In each of the records, change every "Inherited from" to "Derived from" and keep everything else the same. Leave the pictures out of your answer.

[DATASET EXTRACT Boundary: Start]

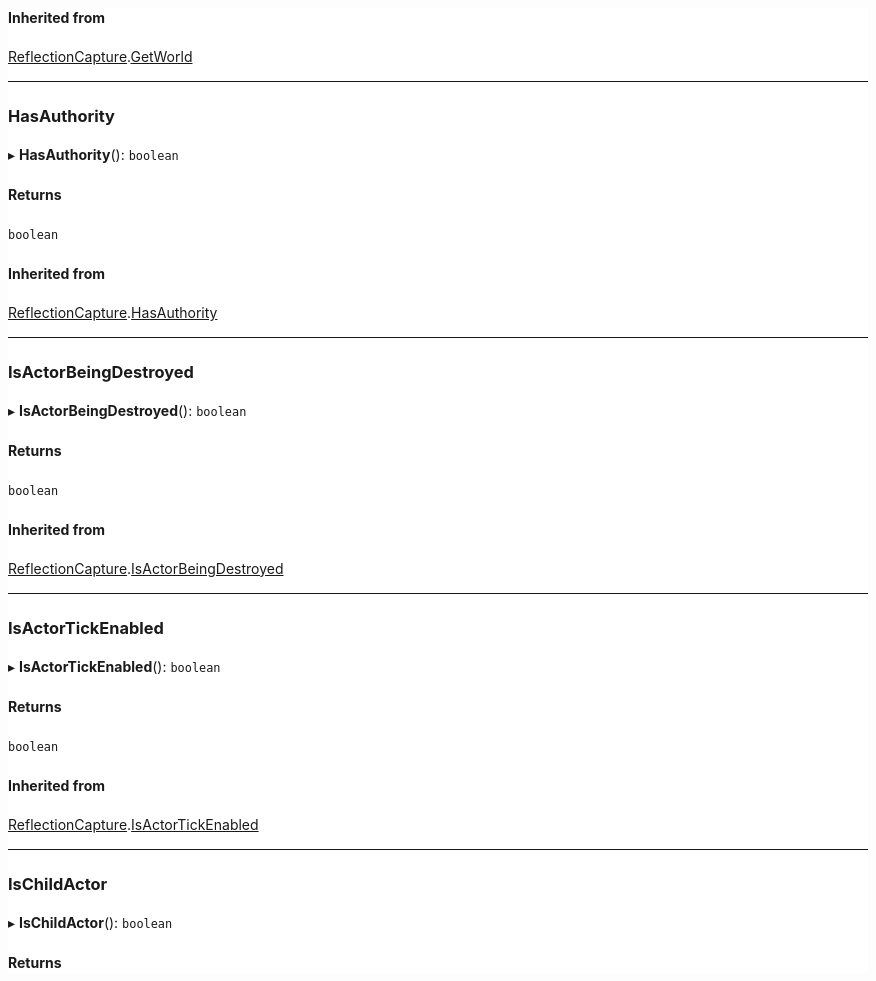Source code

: #### Inherited from

[ReflectionCapture](ue_ue.ReflectionCapture.md).[GetWorld](ue_ue.ReflectionCapture.md#getworld)

___

### HasAuthority

▸ **HasAuthority**(): `boolean`

#### Returns

`boolean`

#### Inherited from

[ReflectionCapture](ue_ue.ReflectionCapture.md).[HasAuthority](ue_ue.ReflectionCapture.md#hasauthority)

___

### IsActorBeingDestroyed

▸ **IsActorBeingDestroyed**(): `boolean`

#### Returns

`boolean`

#### Inherited from

[ReflectionCapture](ue_ue.ReflectionCapture.md).[IsActorBeingDestroyed](ue_ue.ReflectionCapture.md#isactorbeingdestroyed)

___

### IsActorTickEnabled

▸ **IsActorTickEnabled**(): `boolean`

#### Returns

`boolean`

#### Inherited from

[ReflectionCapture](ue_ue.ReflectionCapture.md).[IsActorTickEnabled](ue_ue.ReflectionCapture.md#isactortickenabled)

___

### IsChildActor

▸ **IsChildActor**(): `boolean`

#### Returns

[DATASET EXTRACT Boundary: End]

# WORKED SOLUTION
Source code

: #### Derived from

[ReflectionCapture](ue_ue.ReflectionCapture.md).[GetWorld](ue_ue.ReflectionCapture.md#getworld)

___

### HasAuthority

▸ **HasAuthority**(): `boolean`

#### Returns

`boolean`

#### Derived from

[ReflectionCapture](ue_ue.ReflectionCapture.md).[HasAuthority](ue_ue.ReflectionCapture.md#hasauthority)

___

### IsActorBeingDestroyed

▸ **IsActorBeingDestroyed**(): `boolean`

#### Returns

`boolean`

#### Derived from

[ReflectionCapture](ue_ue.ReflectionCapture.md).[IsActorBeingDestroyed](ue_ue.ReflectionCapture.md#isactorbeingdestroyed)

___

### IsActorTickEnabled

▸ **IsActorTickEnabled**(): `boolean`

#### Returns

`boolean`

#### Derived from

[ReflectionCapture](ue_ue.ReflectionCapture.md).[IsActorTickEnabled](ue_ue.ReflectionCapture.md#isactortickenabled)

___

### IsChildActor

▸ **IsChildActor**(): `boolean`

#### Returns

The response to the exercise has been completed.